**WHAT THE TASK REQUIRES**: Pull every line from the records below into your answer, copied word for word, but leave out the picture lines.

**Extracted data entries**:
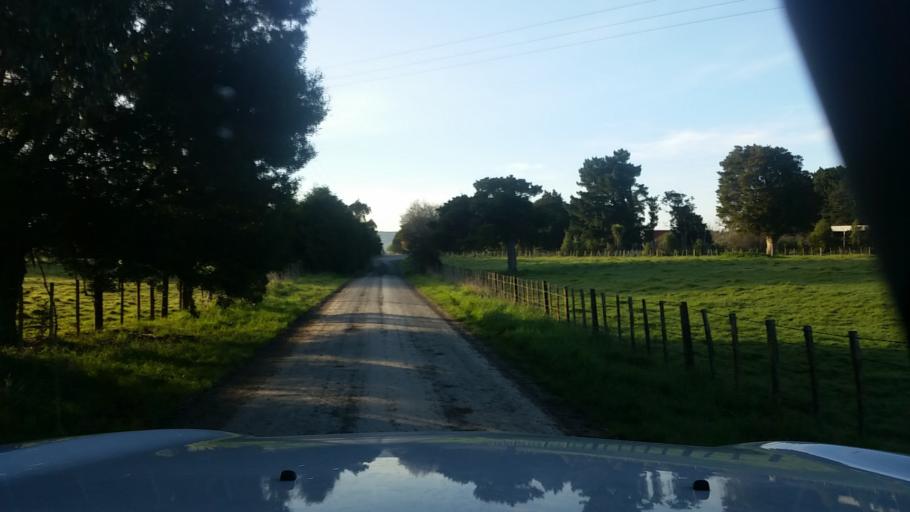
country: NZ
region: Wellington
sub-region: Masterton District
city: Masterton
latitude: -41.0786
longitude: 175.4398
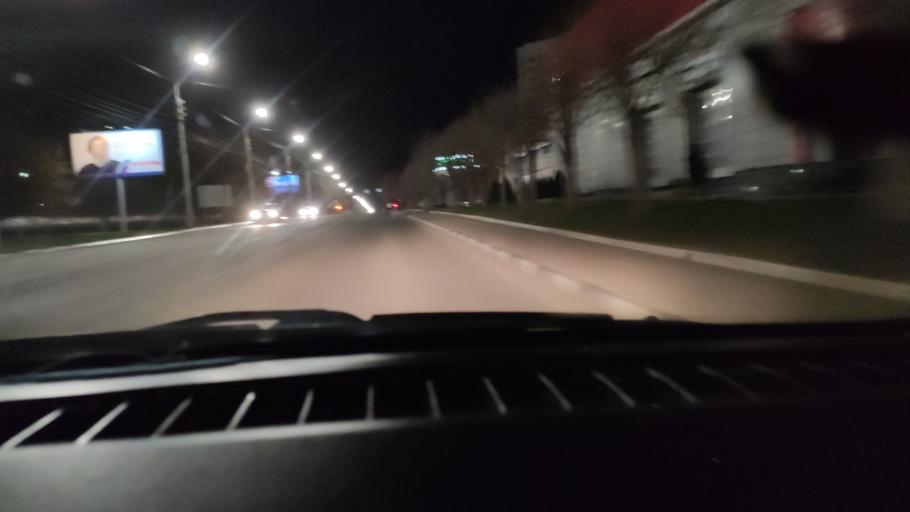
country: RU
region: Saratov
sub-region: Saratovskiy Rayon
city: Saratov
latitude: 51.5710
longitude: 45.9943
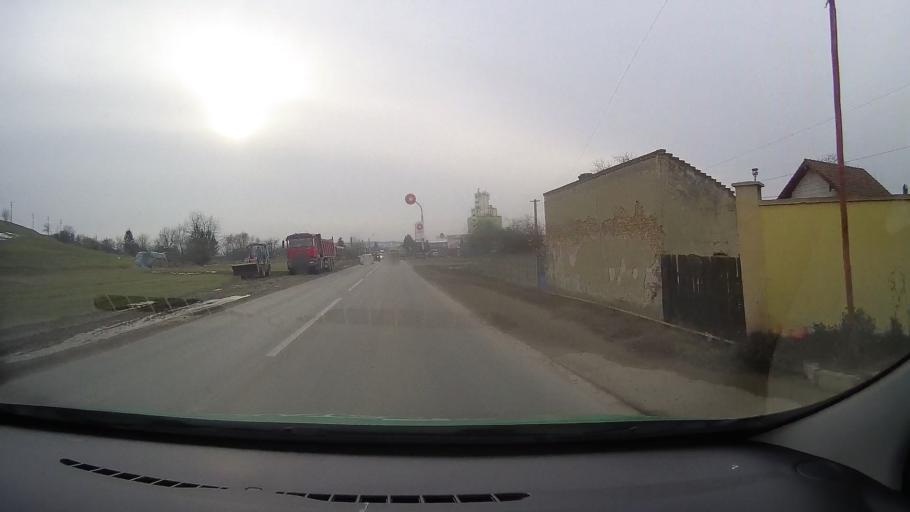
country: RO
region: Hunedoara
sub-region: Municipiul Orastie
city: Orastie
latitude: 45.8616
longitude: 23.2167
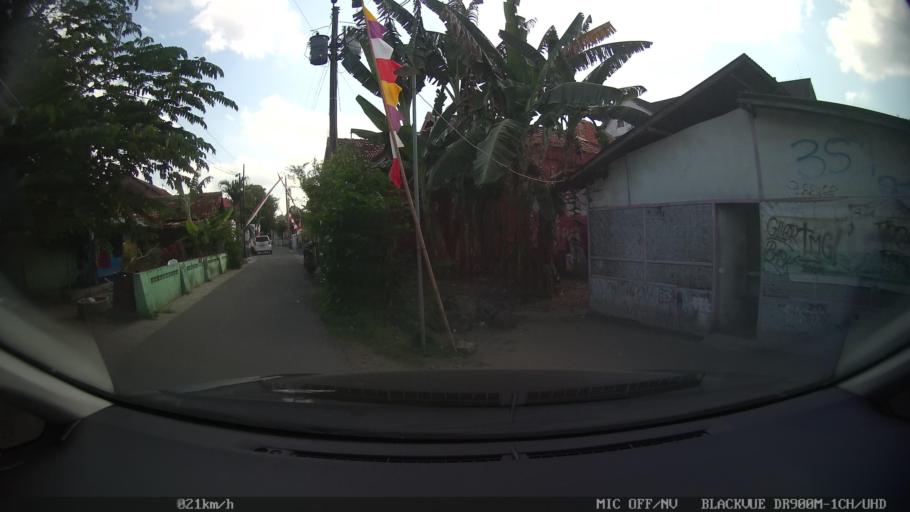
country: ID
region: Daerah Istimewa Yogyakarta
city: Kasihan
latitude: -7.8310
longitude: 110.3704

**RESULT**:
country: NZ
region: Wellington
sub-region: Masterton District
city: Masterton
latitude: -41.0786
longitude: 175.4398
country: RU
region: Saratov
sub-region: Saratovskiy Rayon
city: Saratov
latitude: 51.5710
longitude: 45.9943
country: RO
region: Hunedoara
sub-region: Municipiul Orastie
city: Orastie
latitude: 45.8616
longitude: 23.2167
country: ID
region: Daerah Istimewa Yogyakarta
city: Kasihan
latitude: -7.8310
longitude: 110.3704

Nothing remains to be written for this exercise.